O Ministério Público requisitou ao Município de Araguaína cópia integral do processo administrativo de aprovação do loteamento. Foto: Divulgação O Ministério Público do Tocantins (MPTO) ampliou a investigação sobre o processo de aprovação do loteamento Parque 47 Central Living, em Araguaína. A Promotoria converteu um procedimento preparatório em Inquérito Civil Público para aprofundar a apuração de suspeitas de falsificação de documentos, possível favorecimento indevido durante a tramitação do empreendimento e eventual participação de agentes públicos e particulares.
A medida foi publicada no Diário Oficial do MP desta terça-feira (22). Segundo a portaria, a conversão ocorreu porque o prazo do procedimento preliminar chegou ao fim e ainda há diligências pendentes para esclarecer os fatos.
A investigação teve origem em uma representação que aponta possíveis irregularidades na aprovação do loteamento. Entre as suspeitas estão a falsificação de termos de confrontação e a utilização de documentos que teriam conferido aparência de legalidade ao processo de aprovação do empreendimento.
O Ministério Público ressalta que essas alegações ainda estão sendo investigadas e que a conversão para Inquérito Civil não representa conclusão sobre a existência de irregularidades, mas o aprofundamento das apurações.
Quatro pessoas são citada A portaria cita nominalmente João Rodrigues Filho, Agmon Antônio Diniz Júnior, Frederico Minharro Prado e Carlos Murad.
Segundo a representação reproduzida pelo MP, João Rodrigues Filho, que à época era servidor contratado do Município de Araguaína, teria atuado na condução de processos fundiários e assinado termos de confrontação sem possuir legitimidade sobre a área, com o objetivo de viabilizar a aprovação do loteamento.
Em relação aos demais citados, a representação aponta possível participação ou anuência em atos que teriam favorecido o empreendimento mediante suposta falsificação documental e simulação de legitimidade de posse.
O Ministério Público destaca que essas informações fazem parte das suspeitas apresentadas na denúncia e continuam sob investigação.
Além da investigação cível, a Promotoria informou que requisitou à Delegacia Regional de Polícia Civil de Araguaína a instauração de inquérito policial para apurar possíveis crimes relacionados ao caso.

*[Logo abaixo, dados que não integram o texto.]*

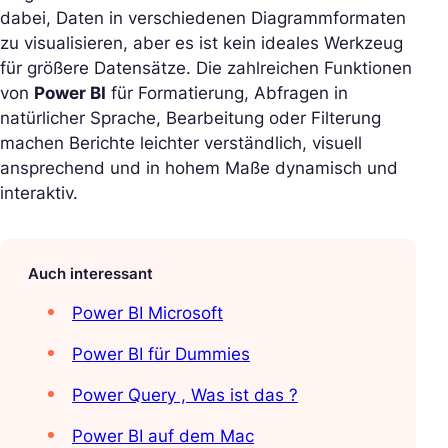
dabei, Daten in verschiedenen Diagrammformaten
zu visualisieren, aber es ist kein ideales Werkzeug
für größere Datensätze. Die zahlreichen Funktionen
von
Power BI
für Formatierung, Abfragen in
natürlicher Sprache, Bearbeitung oder Filterung
machen Berichte leichter verständlich, visuell
ansprechend und in hohem Maße dynamisch und
interaktiv.
Auch interessant
Power BI Microsoft
Power BI für Dummies
Power Query , Was ist das ?
Power BI auf dem Mac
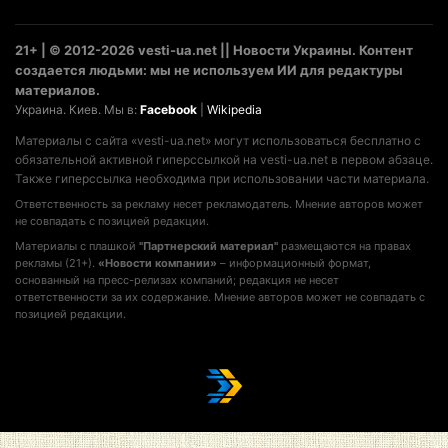
21+ | © 2012-2026 vesti-ua.net || Новости Украины. Контент
создается людьми: мы не используем ИИ для редактуры
материалов.
Украина. Киев. Мы в:
Facebook
|
Wikipedia
Материалы с сайта «vesti-ua.net» могут использоваться бесплатно с
обязательной активной гиперссылкой на vesti-ua.net в первом абзаце.
Также гиперссылка необходима при использовании части материала.
Ответственность за рекламу несет рекламодатель. Мнение авторов может
не совпадать с позицией редакции.
Материалы с плашкой
"Партнерский материал"
размещаются на правах
рекламы (21+).
«Новости компании»
– информационный формат,
основанный на пресс-релизах компаний; редакция не несет
ответственности за их содержание. Мнение авторов может не совпадать с
позицией редакции.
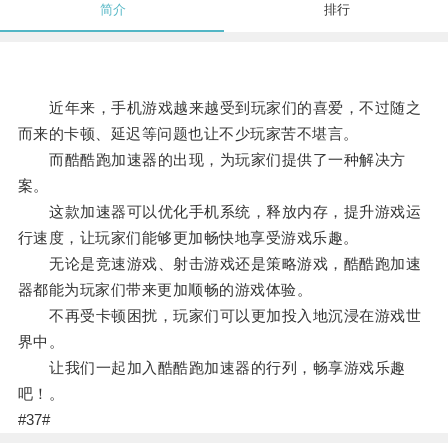
简介
排行
近年来，手机游戏越来越受到玩家们的喜爱，不过随之
而来的卡顿、延迟等问题也让不少玩家苦不堪言。
而酷酷跑加速器的出现，为玩家们提供了一种解决方
案。
这款加速器可以优化手机系统，释放内存，提升游戏运
行速度，让玩家们能够更加畅快地享受游戏乐趣。
无论是竞速游戏、射击游戏还是策略游戏，酷酷跑加速
器都能为玩家们带来更加顺畅的游戏体验。
不再受卡顿困扰，玩家们可以更加投入地沉浸在游戏世
界中。
让我们一起加入酷酷跑加速器的行列，畅享游戏乐趣
吧！。
#37#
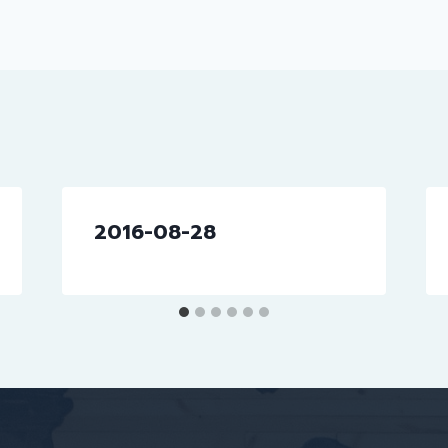
2016-08-28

A portaria também determina que sejam prestadas informações atualizadas sobre o andamento dessa investigação criminal.
Durante as diligências, o Ministério Público requisitou ao Município de Araguaína cópia integral do processo administrativo de aprovação do loteamento.
Segundo a publicação, a Prefeitura encaminhou toda a documentação solicitada, que inclui matrícula do imóvel, plantas, memoriais descritivos, licenças, cronogramas, documentos de caução, avaliações e pareceres técnicos e jurídicos.
De acordo com o MP, o grande volume de documentos exige análise técnica detalhada para verificar se houve as irregularidades apontadas na representação.
CAOPP auxiliará análise técnica Em razão da complexidade do caso, a Promotoria solicitou apoio do Centro de Apoio Operacional do Patrimônio Público (CAOPP), órgão especializado do Ministério Público que prestará suporte na análise técnica da documentação.
O foco da investigação é verificar a autenticidade dos documentos apresentados durante o processo de aprovação do loteamento, especialmente os termos de confrontação, além de apurar se houve favorecimento indevido na tramitação do empreendimento.
Caso as suspeitas sejam confirmadas ao longo da investigação, os fatos poderão resultar em responsabilização por improbidade administrativa, além de eventuais responsabilidades civis e penais.
A conversão do procedimento para Inquérito Civil representa uma nova etapa das apurações. Mais do que ampliar o prazo de investigação, a medida demonstra que o Ministério Público considerou haver elementos suficientes para aprofundar a análise de um caso que envolve um empreendimento identificado nominalmente, a atuação de agentes públicos e particulares e suspeitas de fraude documental durante o processo de aprovação.
O Jornal Primeira Página solicitou a Prefeitura de Araguaína esclarecimentos, até o momento, não houve resposta.